* Exercise aim *
Nothing but the lines from the one containing "line: (960, 360)" through the end of the entries below should be set down, each exactly as written.

Items from a data source
◆ ◆ ◆

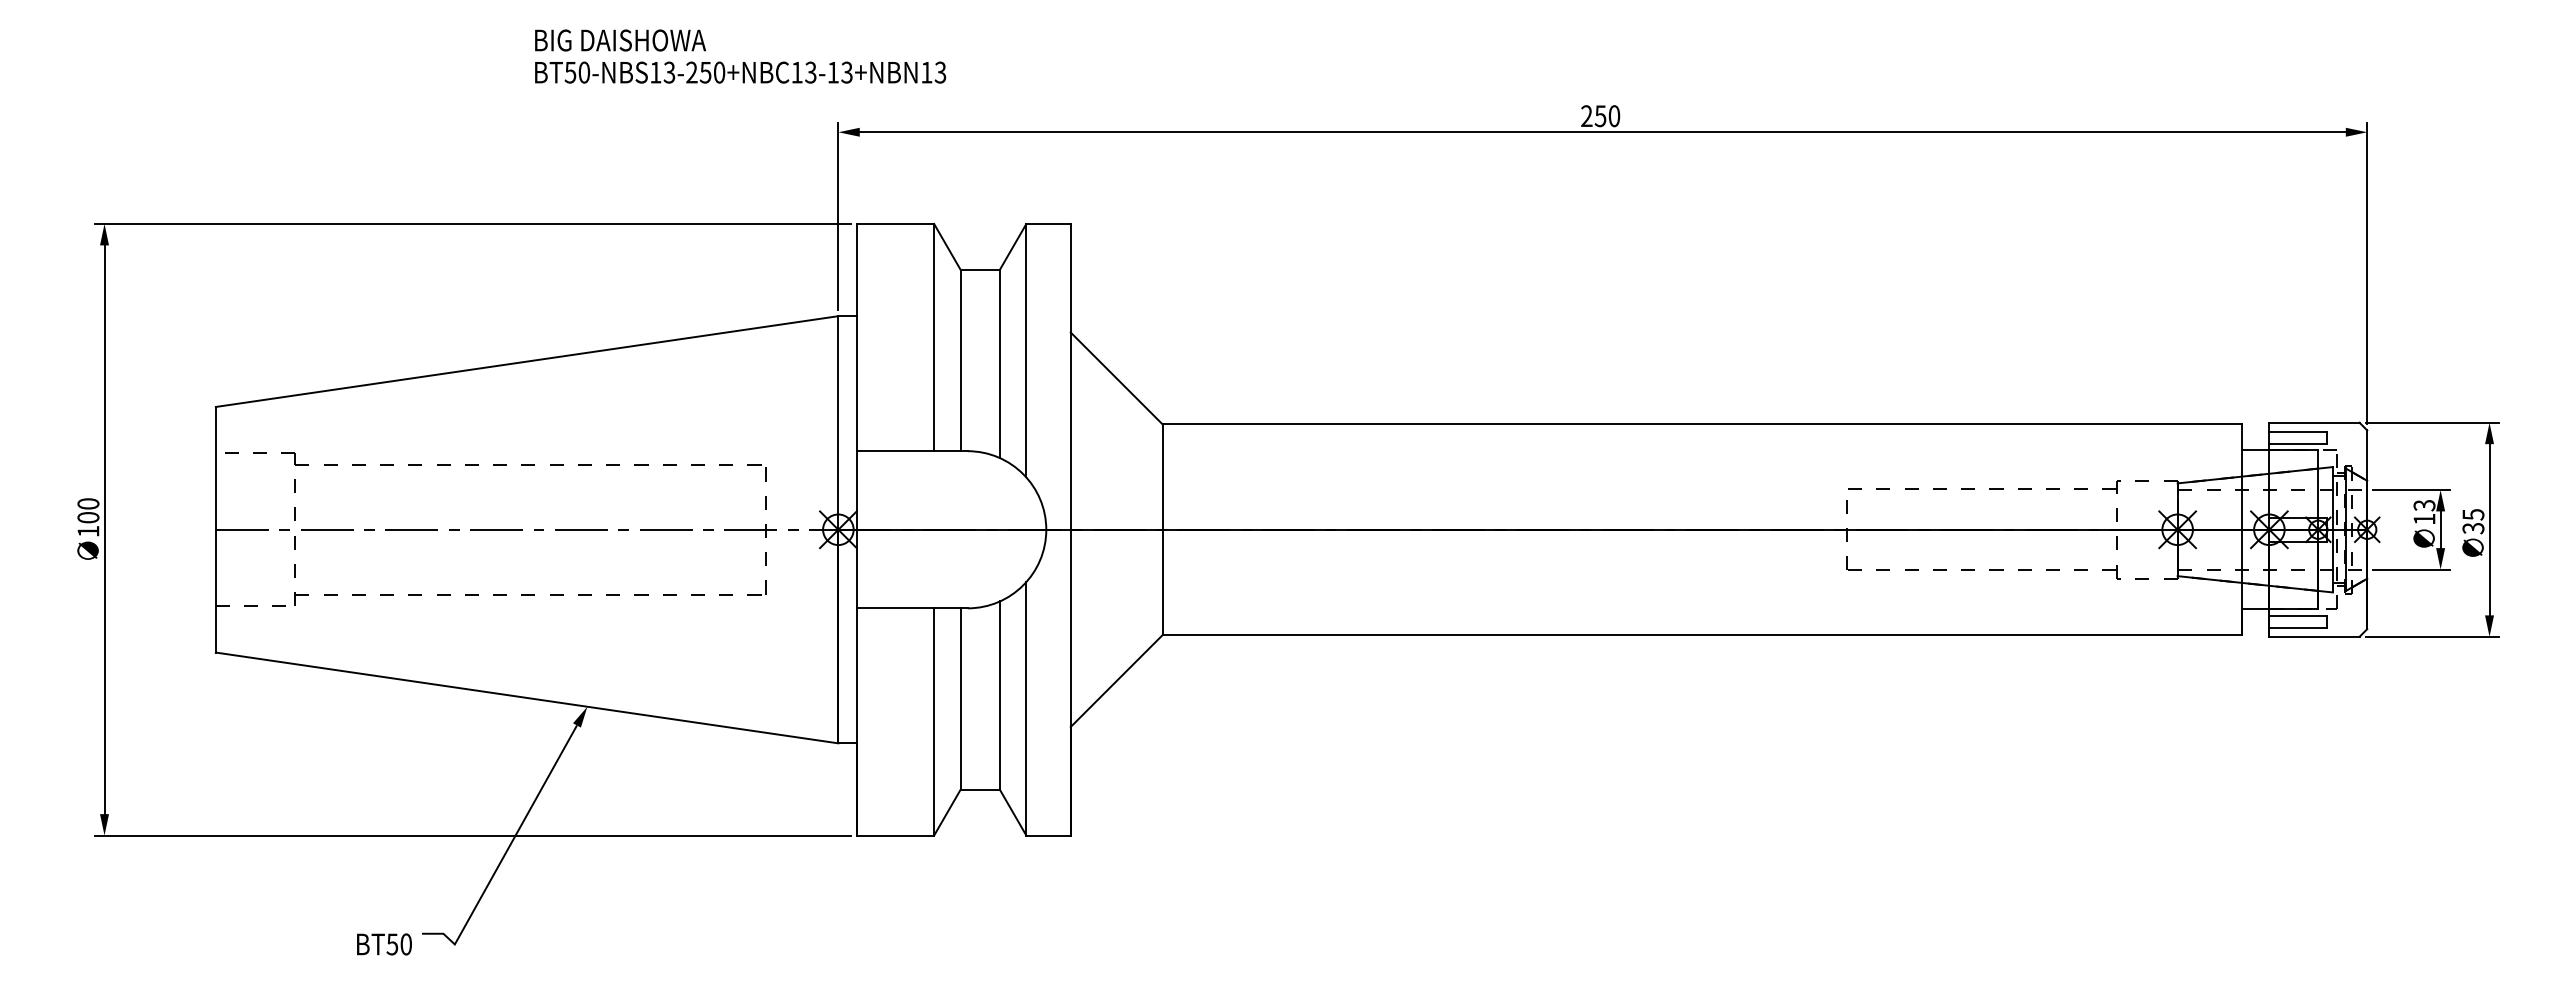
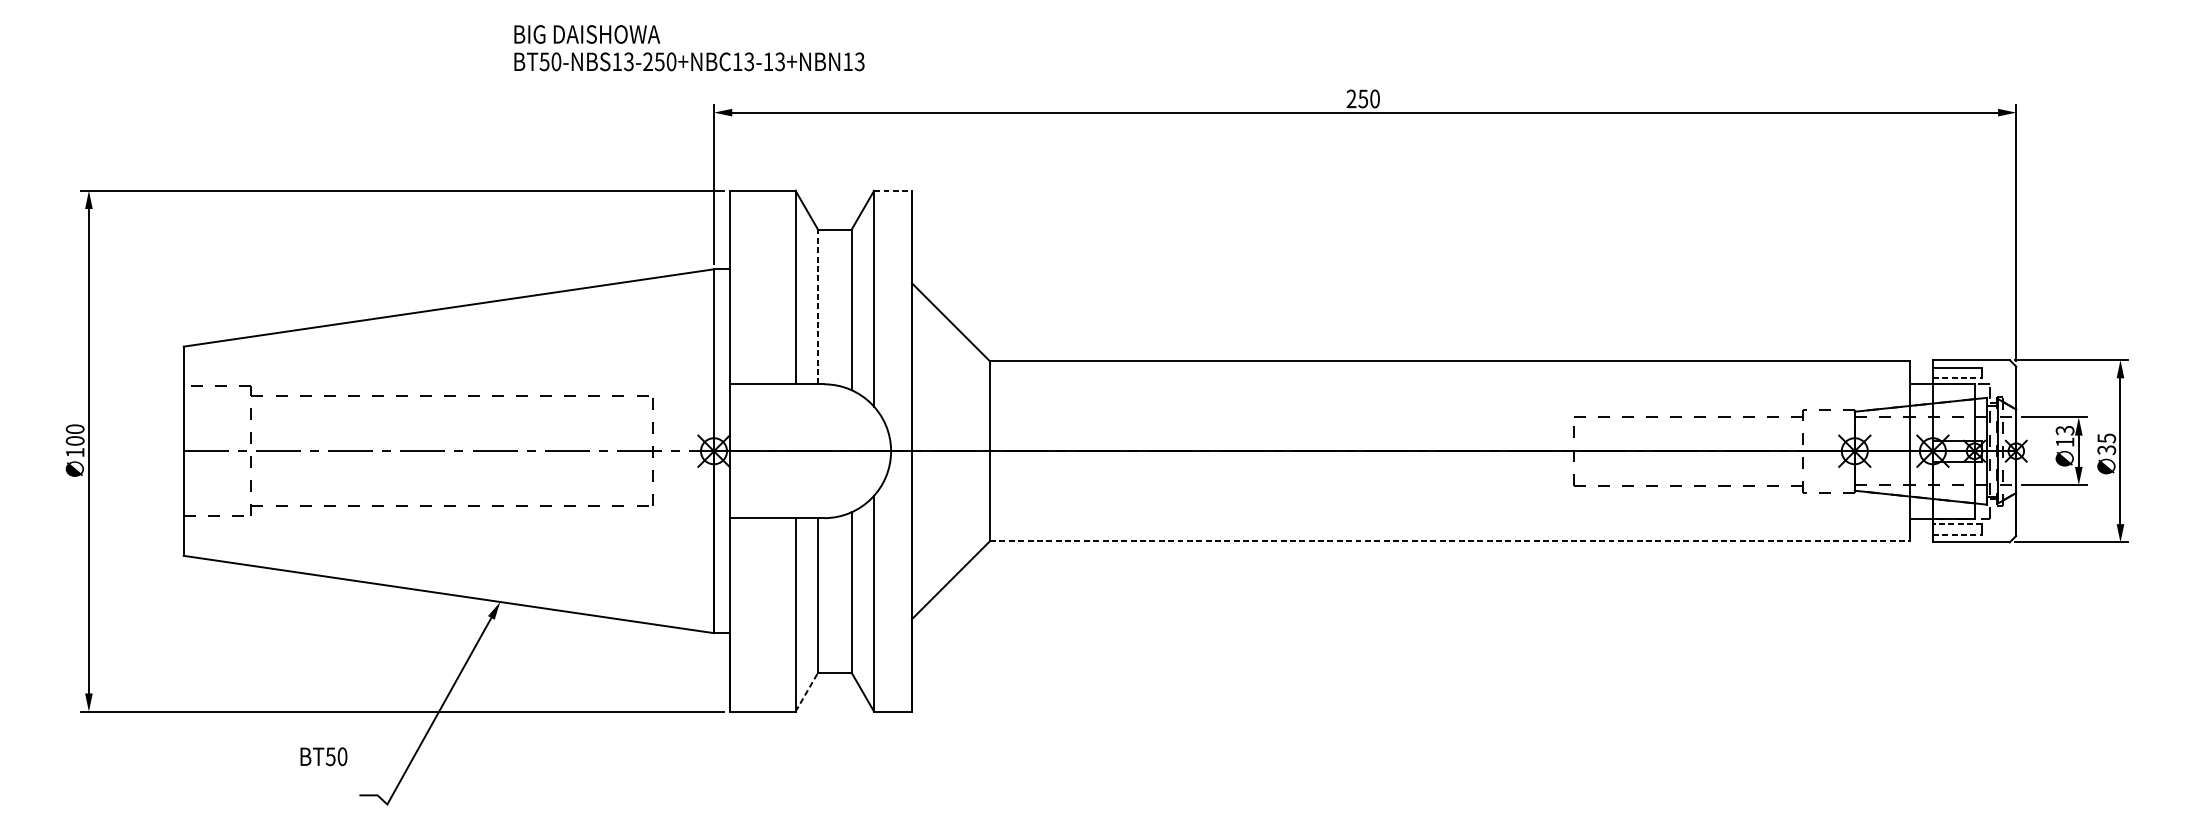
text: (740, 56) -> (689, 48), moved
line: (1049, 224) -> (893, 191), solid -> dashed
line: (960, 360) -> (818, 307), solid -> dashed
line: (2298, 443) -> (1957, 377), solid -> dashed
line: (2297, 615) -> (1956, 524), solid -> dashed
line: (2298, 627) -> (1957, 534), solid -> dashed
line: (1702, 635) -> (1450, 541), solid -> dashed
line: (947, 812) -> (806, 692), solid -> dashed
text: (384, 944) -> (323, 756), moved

◆ ◆ ◆

* Result of the task *
line: (960, 360) -> (818, 307), solid -> dashed
line: (2298, 443) -> (1957, 377), solid -> dashed
line: (2297, 615) -> (1956, 524), solid -> dashed
line: (2298, 627) -> (1957, 534), solid -> dashed
line: (1702, 635) -> (1450, 541), solid -> dashed
line: (947, 812) -> (806, 692), solid -> dashed
text: (384, 944) -> (323, 756), moved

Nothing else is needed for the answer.